5. The Cockroach 1Q25 report
While we are on the topic of quarterly reports, you can read the report of the MWI Worldwide Flexible Fund, also known as “The Cockroach,” here.
My take: Since I revised the investment process in 2020, the fund has continued to generate above-average investment returns with below-average volatility, all without resorting to any complex or elaborate strategies.
In The Media
1. Can Litigation & the Courts Save South Africa?
In this fascinating interview, Russ Lamberti from Sake-Liga interviews Prof. Koos Malan, an emeritus professor of Public Law at the University of Pretoria. The interview covers:
- The recent ruling by the constitutional court on the “kill the Boer” chant.
- The separation – or lack thereof – between the judiciary and the ruling elite.
- Sake-Liga’s perspective on using the courts to effect meaningful change and promote a better business environment.
My take: Change is possible, but the right approach needs to be taken.

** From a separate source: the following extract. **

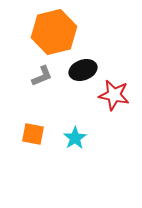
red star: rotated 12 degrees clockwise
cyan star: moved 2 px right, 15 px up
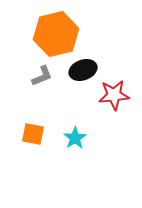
orange hexagon: moved 2 px right, 2 px down
red star: rotated 16 degrees counterclockwise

2. “Friday Song People” covers.
I love nothing more than a good cover of a good song. So, I was delighted when my friend Mark Rosin of Friday Song fame requested that his subscribers nominate their favourite covers.
I duly nominated 10 songs. Couldn’t help myself.

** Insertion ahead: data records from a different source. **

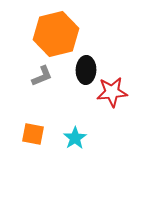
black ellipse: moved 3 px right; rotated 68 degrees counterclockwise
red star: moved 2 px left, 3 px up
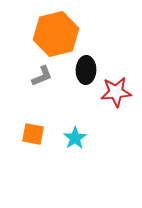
red star: moved 4 px right
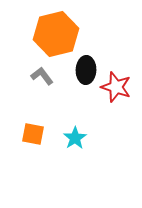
gray L-shape: rotated 105 degrees counterclockwise
red star: moved 5 px up; rotated 24 degrees clockwise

Mark then compiled a lengthy list of all, or at least most, of the nominees. He did say that some of them were a bit too corny to include, but he tried to include everything as he didn’t want to hurt anyone’s feelings.
He only included one of my songs.
In any case, here is the playlist.
It makes for wonderful listening, and I think there’s something for everyone’s taste. Try to identify the original and the person or band covering it without looking.
You can follow Mark on Spotify and you can reach out to me if you would like to be subscribed to his Friday song. You’ll receive one song every Friday via WhatsApp, along with a deep dive into why the song is so special, written by someone who knows more than a little about music.
Come for the song, stay for the writing
Enjoy the music!
A few significant events occurred during my holiday over the past two weeks.
The leader of the Catholic Church, Pope Benedict XVI, passed away, and a new pope was chosen, Pope Leo XIV, the first American pope.
Also, at the Berkshire Hathaway annual shareholders meeting, Warren Buffett, the leader of the Church of Value Investors, announced his retirement. He received a 10-minute standing ovation from his 50,000-strong congregation in Omaha. It is truly the end of an era. The world will likely never again experience anything like him.
These leaders both brought joy to their followers and will be sorely missed.
Closer to home, my son Nic did the double: he passed his CFA Level 1 exam and completed his first-ever triathlon. Here he is, smiling, after surviving the ocean swim, bike and run:

Am I allowed to say I’m very proud of him?
But after all this, life carries on. So be careful out there.